I hesitated. The truth was that I was nervous about the market. It was going down almost every single day. And every analyst and newscaster I heard was predicting that the Orange County default was going to have effects in the bond markets so devastating that credit was going to dry up and the stock market would certainly collapse.
He must have seen the fear in my face, because he never let me answer. What he said to me that day in New Jersey was the best advice I ever received from ANYBODY regarding a declining stock market.
Here are some excerpts:
1. EXPERIENCED INVESTORS USE FEAR TO THEIR ADVANTAGE. Only in markets where people are scared can you buy stocks cheap.
2. I own a private company.

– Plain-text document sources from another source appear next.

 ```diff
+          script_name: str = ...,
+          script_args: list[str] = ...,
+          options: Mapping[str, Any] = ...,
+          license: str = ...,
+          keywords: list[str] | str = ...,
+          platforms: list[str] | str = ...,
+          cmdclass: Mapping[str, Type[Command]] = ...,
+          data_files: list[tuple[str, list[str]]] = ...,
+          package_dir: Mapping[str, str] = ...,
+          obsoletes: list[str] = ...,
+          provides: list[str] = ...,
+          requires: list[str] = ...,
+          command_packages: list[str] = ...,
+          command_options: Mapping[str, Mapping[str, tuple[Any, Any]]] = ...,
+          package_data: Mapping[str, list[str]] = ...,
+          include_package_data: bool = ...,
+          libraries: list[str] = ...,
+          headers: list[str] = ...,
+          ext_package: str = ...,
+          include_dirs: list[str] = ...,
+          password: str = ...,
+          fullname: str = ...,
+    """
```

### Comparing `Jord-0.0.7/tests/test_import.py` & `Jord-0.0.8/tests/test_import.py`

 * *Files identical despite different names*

If I wanted to buy out my biggest competitor, I would want to pay as little as I could. Investing in stocks is the same thing. Why would I be upset if I could buy them cheaper? Shouldn't I be happy?
3. You should enjoy declining markets. Declining stock prices... nervous investors... predictions of impending doom. It's during times like these that you have to keep your head.
4. SCARED MARKETS ARE THE ONLY KIND OF MARKETS THAT CAN MAKE SAVVY INVESTORS VERY RICH.
5. The creeping anxiety most investors feel in a bad market is like a human’s internal "flight or fight" signal. But if you keep your emotions in check, it could make you a lot of money. Most people don't know how to interpret the signal correctly.
I tend to think of Mr. K whenever the bear market rears its ugly head, because I know that he would be happily tap dancing to work as he waited for the right time to buy the right stock.
You see, men like Mr. K made their fortunes by buying companies on the cheap and holding them. And Mr. K knew that the best time to buy stocks cheapest was when the market was declining and everybody else was running scared.
Sure, sometimes it's hard to see stocks you own trade lower every day. But if you own companies with strong balance sheets and smart management, a decline in prices is an opportunity to buy more.
Yup, to investors like Mr. K, scared markets are almost like money in the bank. You just have to be patient, load your guns, and wait for the breaking point.
We're getting closer by the day, folks.